Yes, your somatotype influences optimal approach but doesn't prevent recomposition. Ectomorphs (naturally lean, fast metabolism) may need smaller deficits (100-150 calories) or maintenance calories with high carbs (50-55%) to support muscle growth while slowly oxidizing minimal fat stores. Mesomorphs (athletic build, balanced metabolism) respond best to standard protocols—moderate deficit (200-300), balanced macros (40% carbs, 30% protein, 30% fats). Endomorphs (store fat easily, slower metabolism) benefit from slightly larger deficits (250-350), lower carbs (30-35%), higher protein/fats (35-40% each), and more emphasis on cardio. However, these are tendencies, not absolutes. Start with standard recommendations and adjust based on 4-week results. Genetics influence the journey, not the destination.
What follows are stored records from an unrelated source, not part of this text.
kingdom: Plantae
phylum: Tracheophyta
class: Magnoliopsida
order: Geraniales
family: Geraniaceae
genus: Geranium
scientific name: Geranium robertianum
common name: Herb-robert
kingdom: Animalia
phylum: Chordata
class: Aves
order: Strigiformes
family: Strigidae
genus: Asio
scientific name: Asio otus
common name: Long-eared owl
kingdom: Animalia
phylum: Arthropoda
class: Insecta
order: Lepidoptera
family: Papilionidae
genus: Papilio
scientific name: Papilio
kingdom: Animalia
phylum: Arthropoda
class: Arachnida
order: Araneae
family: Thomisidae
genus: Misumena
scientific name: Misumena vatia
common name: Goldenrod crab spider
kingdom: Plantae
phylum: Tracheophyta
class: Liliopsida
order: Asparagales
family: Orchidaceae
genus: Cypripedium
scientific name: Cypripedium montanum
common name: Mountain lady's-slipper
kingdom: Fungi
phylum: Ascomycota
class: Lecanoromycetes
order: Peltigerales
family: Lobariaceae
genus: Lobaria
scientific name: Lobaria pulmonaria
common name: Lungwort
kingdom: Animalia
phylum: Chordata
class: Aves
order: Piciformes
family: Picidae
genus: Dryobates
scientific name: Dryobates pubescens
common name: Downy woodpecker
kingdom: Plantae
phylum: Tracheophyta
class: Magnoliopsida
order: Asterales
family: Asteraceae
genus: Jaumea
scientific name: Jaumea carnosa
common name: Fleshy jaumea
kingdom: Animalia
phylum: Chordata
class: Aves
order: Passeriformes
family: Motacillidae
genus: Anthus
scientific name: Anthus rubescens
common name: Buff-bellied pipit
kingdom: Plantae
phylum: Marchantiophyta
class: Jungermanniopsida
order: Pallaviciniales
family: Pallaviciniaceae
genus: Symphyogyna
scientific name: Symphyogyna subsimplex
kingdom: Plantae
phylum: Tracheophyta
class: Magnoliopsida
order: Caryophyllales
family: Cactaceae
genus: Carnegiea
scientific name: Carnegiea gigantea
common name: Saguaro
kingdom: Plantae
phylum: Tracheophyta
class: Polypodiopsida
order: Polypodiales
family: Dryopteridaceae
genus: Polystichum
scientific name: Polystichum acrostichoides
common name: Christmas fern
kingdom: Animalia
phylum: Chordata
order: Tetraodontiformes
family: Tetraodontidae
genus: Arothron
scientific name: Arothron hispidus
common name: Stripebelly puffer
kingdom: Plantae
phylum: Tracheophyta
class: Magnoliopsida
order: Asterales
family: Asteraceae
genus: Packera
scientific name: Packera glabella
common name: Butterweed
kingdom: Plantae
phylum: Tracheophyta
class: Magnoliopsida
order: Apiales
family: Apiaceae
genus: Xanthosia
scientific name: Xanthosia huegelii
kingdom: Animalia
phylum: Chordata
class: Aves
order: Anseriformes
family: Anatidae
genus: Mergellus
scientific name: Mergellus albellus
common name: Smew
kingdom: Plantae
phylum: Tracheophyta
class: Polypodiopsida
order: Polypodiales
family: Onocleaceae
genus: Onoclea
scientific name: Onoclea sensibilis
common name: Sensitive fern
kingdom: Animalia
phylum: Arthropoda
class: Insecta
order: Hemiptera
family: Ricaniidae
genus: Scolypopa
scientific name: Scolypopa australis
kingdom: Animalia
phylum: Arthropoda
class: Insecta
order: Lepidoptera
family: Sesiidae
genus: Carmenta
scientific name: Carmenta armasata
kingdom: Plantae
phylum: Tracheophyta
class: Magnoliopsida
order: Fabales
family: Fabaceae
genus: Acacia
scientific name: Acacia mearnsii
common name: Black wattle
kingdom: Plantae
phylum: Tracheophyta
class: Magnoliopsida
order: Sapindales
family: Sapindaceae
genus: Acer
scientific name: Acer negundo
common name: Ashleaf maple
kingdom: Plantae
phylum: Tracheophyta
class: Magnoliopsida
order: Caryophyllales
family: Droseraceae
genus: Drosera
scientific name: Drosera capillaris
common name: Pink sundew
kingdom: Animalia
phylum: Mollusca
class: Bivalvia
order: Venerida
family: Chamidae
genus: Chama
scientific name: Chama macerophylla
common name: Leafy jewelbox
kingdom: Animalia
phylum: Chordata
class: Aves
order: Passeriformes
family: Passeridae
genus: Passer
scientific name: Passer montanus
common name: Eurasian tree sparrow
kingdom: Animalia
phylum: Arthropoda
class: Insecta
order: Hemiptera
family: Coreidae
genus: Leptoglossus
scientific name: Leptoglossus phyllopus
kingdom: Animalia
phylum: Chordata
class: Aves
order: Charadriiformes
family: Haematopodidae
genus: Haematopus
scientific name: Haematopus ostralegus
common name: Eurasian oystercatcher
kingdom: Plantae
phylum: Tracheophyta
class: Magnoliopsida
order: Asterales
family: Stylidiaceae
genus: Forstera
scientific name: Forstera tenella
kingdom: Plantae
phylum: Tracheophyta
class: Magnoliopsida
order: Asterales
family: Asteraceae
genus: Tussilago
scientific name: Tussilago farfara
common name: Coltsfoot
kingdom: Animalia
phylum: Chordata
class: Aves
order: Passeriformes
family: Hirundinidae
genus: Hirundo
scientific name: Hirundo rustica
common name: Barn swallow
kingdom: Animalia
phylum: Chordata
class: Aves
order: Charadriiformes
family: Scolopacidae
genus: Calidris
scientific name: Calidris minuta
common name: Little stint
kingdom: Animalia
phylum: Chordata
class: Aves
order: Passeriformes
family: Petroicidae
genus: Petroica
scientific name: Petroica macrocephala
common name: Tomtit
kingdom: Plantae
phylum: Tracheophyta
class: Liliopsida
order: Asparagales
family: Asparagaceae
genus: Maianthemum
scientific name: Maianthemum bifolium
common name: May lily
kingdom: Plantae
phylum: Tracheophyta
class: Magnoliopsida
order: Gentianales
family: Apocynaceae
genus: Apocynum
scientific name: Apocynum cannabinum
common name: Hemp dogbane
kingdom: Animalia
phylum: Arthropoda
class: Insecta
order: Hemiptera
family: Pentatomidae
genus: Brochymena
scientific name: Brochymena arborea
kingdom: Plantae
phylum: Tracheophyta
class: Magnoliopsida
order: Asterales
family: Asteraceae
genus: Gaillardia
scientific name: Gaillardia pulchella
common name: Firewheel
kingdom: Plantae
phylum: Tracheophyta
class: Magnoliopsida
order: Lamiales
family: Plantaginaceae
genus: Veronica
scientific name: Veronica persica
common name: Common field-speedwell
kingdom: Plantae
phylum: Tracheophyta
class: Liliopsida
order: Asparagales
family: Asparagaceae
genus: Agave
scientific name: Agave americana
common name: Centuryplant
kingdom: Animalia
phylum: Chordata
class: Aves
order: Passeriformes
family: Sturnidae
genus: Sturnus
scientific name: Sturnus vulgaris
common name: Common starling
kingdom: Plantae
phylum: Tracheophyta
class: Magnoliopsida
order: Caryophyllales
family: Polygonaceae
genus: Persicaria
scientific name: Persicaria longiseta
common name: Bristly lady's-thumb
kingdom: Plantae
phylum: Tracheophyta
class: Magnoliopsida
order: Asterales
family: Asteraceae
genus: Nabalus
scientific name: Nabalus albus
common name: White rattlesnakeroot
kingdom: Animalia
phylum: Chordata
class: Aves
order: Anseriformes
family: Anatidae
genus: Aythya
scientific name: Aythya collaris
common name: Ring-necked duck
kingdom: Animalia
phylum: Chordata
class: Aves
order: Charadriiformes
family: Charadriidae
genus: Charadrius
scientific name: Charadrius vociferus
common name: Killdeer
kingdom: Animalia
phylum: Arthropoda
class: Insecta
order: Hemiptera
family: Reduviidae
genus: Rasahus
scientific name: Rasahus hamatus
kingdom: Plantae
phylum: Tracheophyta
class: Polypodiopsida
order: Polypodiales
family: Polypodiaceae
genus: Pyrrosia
The fundamental principles (progressive resistance training, high protein, modest deficit) apply equally to both sexes, but women should consider these adjustments: 1. Smaller Deficits - Women have less muscle mass and lower testosterone, making muscle building harder. Use 150-250 calorie deficits maximum. 2. Menstrual Cycle Awareness - Weight fluctuates 2-5 lbs during luteal phase (pre-period) due to water retention. Track monthly averages, not weekly. 3. Higher Training Volume - Women often recover faster from resistance training and can handle slightly higher frequency (4-5 days vs 3-4). 4. Patience - Muscle gain for women averages 0.25-0.5 lb monthly vs 0.5-1 lb for men. Progress takes longer but is absolutely achievable. 5. Don't Fear Muscle - Women cannot get "bulky" naturally—testosterone levels are 10-15x lower than men. Muscle creates the "toned" look most women desire.